== WHAT THE TASK REQUIRES ==
Set the whole listing down again, word for word, with no pictures.

== DATA BLOCK ==

● ● ●

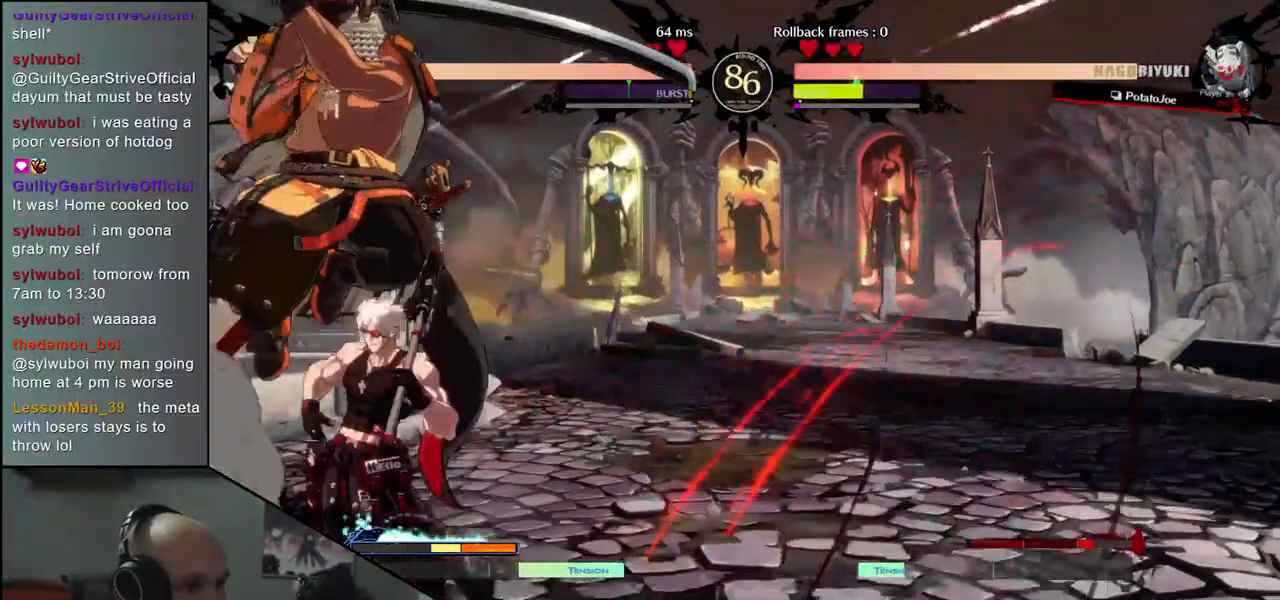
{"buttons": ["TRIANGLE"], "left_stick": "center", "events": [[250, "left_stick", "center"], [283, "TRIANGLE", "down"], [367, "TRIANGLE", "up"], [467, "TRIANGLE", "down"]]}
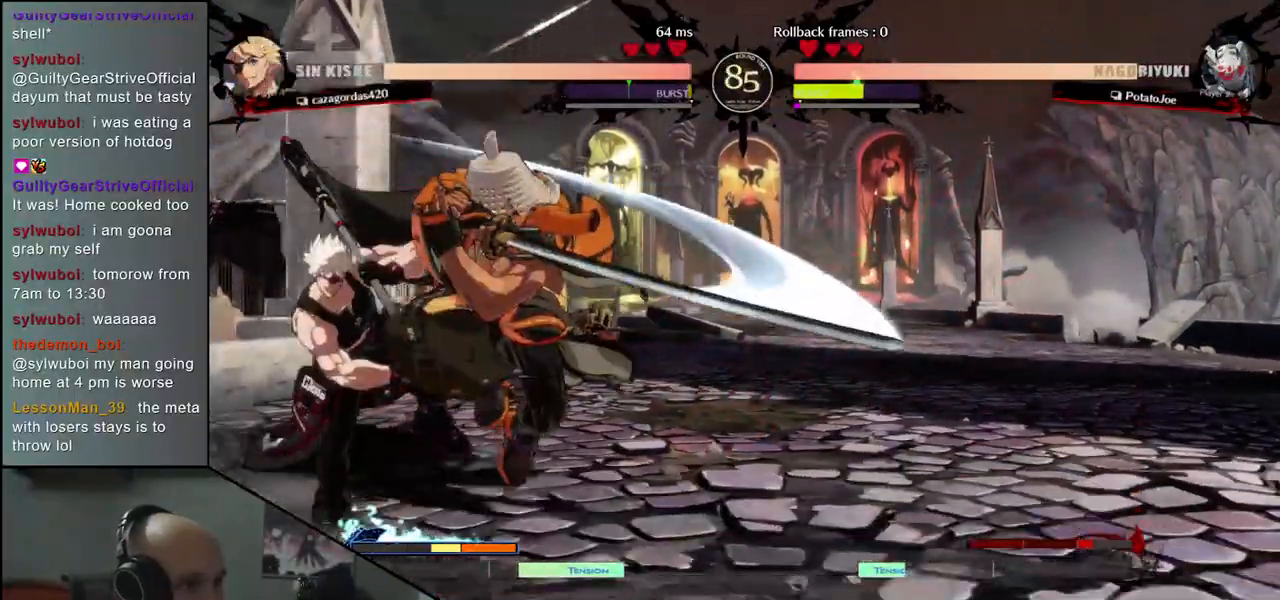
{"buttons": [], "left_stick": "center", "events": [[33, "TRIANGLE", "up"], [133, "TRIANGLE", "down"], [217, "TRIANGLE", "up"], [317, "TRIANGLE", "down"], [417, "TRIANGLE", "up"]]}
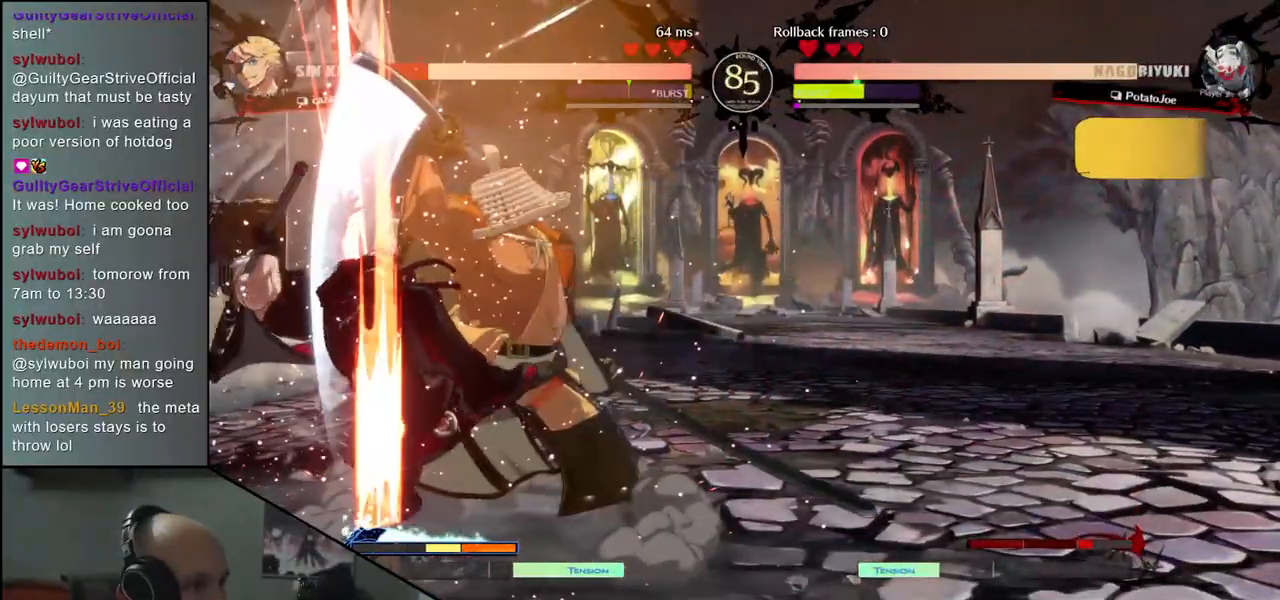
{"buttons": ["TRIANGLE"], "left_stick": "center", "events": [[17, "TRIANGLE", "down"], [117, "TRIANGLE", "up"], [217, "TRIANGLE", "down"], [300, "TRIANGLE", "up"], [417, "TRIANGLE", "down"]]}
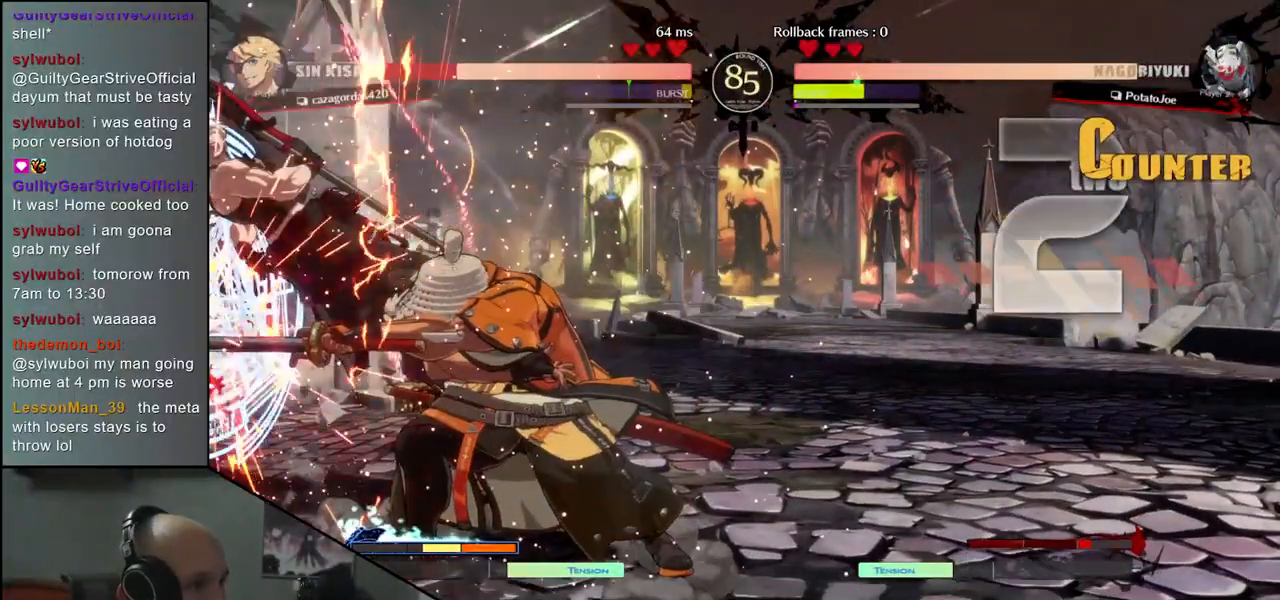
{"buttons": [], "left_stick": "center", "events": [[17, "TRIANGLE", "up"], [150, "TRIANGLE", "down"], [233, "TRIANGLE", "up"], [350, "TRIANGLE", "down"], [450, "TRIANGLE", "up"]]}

● ● ●

== ANSWER SECTION ==
{"buttons": ["TRIANGLE"], "left_stick": "center", "events": [[250, "left_stick", "center"], [283, "TRIANGLE", "down"], [367, "TRIANGLE", "up"], [467, "TRIANGLE", "down"]]}
{"buttons": [], "left_stick": "center", "events": [[33, "TRIANGLE", "up"], [133, "TRIANGLE", "down"], [217, "TRIANGLE", "up"], [317, "TRIANGLE", "down"], [417, "TRIANGLE", "up"]]}
{"buttons": ["TRIANGLE"], "left_stick": "center", "events": [[17, "TRIANGLE", "down"], [117, "TRIANGLE", "up"], [217, "TRIANGLE", "down"], [300, "TRIANGLE", "up"], [417, "TRIANGLE", "down"]]}
{"buttons": [], "left_stick": "center", "events": [[17, "TRIANGLE", "up"], [150, "TRIANGLE", "down"], [233, "TRIANGLE", "up"], [350, "TRIANGLE", "down"], [450, "TRIANGLE", "up"]]}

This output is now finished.